Breaking Language Barriers
Refugees often arrive in the United States with no knowledge of English, which is a tremendous challenge to their ability to succeed in school and socialize with their peers. Schools in Elizabeth offer English as a Second Language (ESL) courses to refugee students daily and utilize Arabic-speaking teachers for translation purposes; International Rescue Committee academic coaches also work with schools and families to provide counseling and after-school homework help. ESL courses and tutors who speak Arabic are imperative for young Syrian refugees; we know that English language learners (ELLs) are known to perform better academically as well as gain greater language proficiency when they have access to high-quality English language instruction. Currently, the federal government provides grant funding to U.S. states through Title III to help ELLs; however, as this funding is largely viewed as “inefficient for ELL services,” forty-six states have allocated additional funding specifically to ELL education. And challenges remain: though almost all Title III schools provide ESL instruction in English, only 57 percent provided instruction in native languages as of 2010. Furthermore, 46 percent of these Title III district officials reported a knowledge gap on the lack of information on “proven curricula and programs” for ELLs to be problematic. Both federal and state governments must work to ensure resources for ELL education continue to rise proportionately to the influx of ELL students enrolled in U.S. schools.
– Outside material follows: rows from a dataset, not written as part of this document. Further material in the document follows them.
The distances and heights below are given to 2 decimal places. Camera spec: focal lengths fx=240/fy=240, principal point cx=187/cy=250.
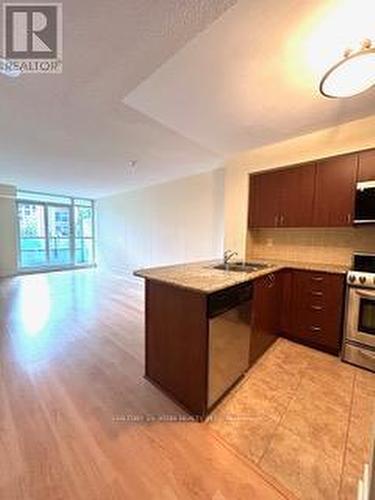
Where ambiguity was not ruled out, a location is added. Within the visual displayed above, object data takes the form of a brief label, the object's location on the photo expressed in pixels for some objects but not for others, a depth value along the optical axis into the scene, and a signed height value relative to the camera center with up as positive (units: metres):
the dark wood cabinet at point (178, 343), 1.69 -0.87
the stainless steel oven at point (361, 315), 2.36 -0.82
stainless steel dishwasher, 1.71 -0.83
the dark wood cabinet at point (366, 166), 2.49 +0.72
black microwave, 2.47 +0.33
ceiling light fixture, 1.39 +1.01
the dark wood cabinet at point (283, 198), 3.02 +0.48
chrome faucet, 3.68 -0.33
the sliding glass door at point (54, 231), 7.52 -0.06
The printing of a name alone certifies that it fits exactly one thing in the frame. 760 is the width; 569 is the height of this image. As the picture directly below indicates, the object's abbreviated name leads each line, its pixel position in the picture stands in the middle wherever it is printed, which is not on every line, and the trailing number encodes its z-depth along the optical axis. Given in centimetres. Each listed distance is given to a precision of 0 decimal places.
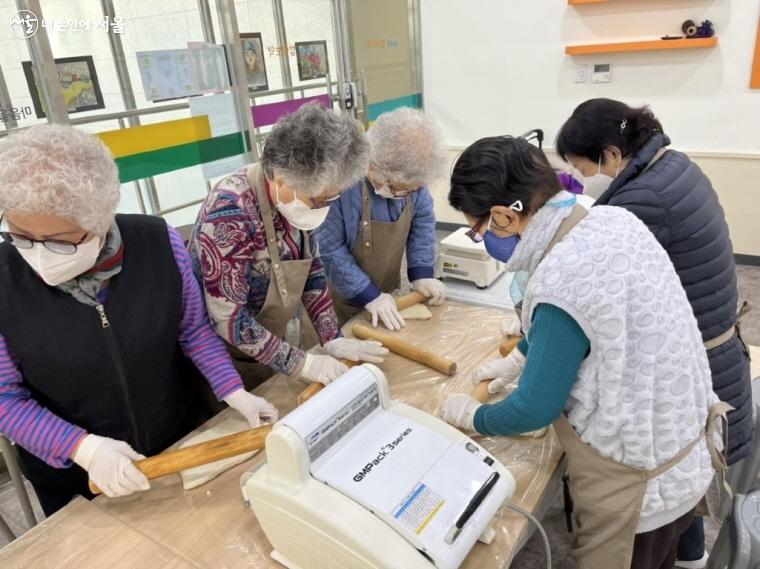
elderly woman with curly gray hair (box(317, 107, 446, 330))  170
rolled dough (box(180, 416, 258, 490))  113
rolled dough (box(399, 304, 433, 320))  179
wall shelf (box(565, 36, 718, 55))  338
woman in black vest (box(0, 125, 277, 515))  96
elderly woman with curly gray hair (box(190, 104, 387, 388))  127
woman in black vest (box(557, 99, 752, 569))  133
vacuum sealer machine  80
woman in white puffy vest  87
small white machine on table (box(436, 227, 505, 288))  208
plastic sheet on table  97
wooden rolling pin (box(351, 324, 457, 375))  146
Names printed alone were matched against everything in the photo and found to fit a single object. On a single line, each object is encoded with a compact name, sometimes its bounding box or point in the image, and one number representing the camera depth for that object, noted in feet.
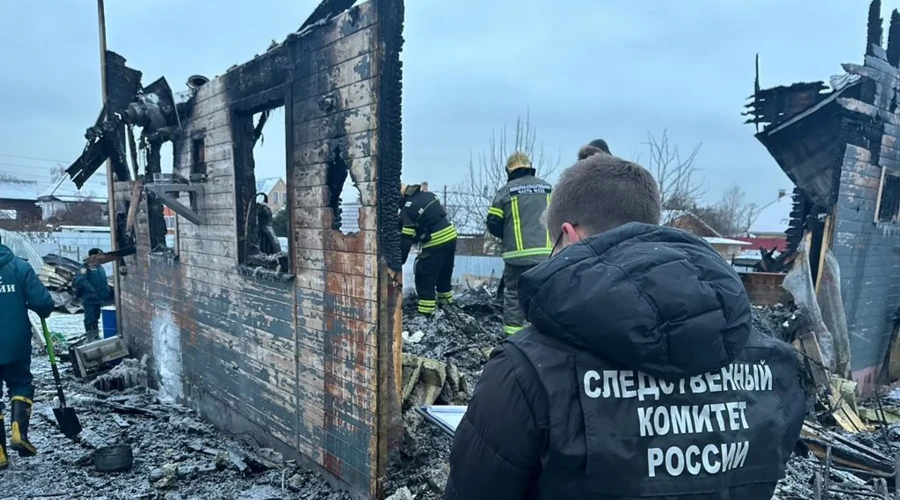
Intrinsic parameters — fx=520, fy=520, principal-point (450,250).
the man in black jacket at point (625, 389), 3.50
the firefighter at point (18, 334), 15.10
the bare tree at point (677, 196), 59.00
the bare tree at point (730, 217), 127.13
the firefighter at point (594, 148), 14.75
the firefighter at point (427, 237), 23.54
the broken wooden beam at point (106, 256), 22.59
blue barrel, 27.76
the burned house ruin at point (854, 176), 20.38
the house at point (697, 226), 62.03
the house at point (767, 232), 142.00
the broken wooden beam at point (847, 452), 14.01
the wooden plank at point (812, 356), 19.03
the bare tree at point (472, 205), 60.64
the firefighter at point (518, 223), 17.44
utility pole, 22.88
Though teaching Arabic as a foreign language is already on the rise in U.S. public schools, the normalization of such course offerings—particularly in the cities where Syrian refugees are being concentrated—would provide Syrian students with the comfort of at least one course in their native language. Perhaps more importantly, it would provide students for whom English is their first language the opportunity to learn a foreign language that they can put to practice with their peers. Offering Arabic in public schools is a win-win opportunity to provide American foreign language programs with a much-needed enhancement, as well as a tool for the successful integration of refugee students with their peers.
Removing Stigmas through Sports
In 2002, the influx of Somalian refugees in American cities led Lewiston, Maine to have a debate over their resettlement. The city’s mayor at the time, Laurier Raymond, publicly opposed the new wave of immigrants, but the friction was lessened when the state realized a successful integration technique: soccer. In 2008, Abdikadir Negeye co-founded the Somali Bantu Youth Association of Maine, which paired a homework help program with a youth soccer league.
The youth league’s alumni went on to join their high school team—comprised primarily of immigrants from six different countries—and gained national attention for the benefits of diversity (their 2015 state championship win didn’t hurt, either). The program is an example of the power of team-building through sports and other extracurricular activities; not only did the children’s involvement in both the youth league and their high school sports team ease their integration individually, it began to unite a town that had been previously divided by anti-immigration rhetoric.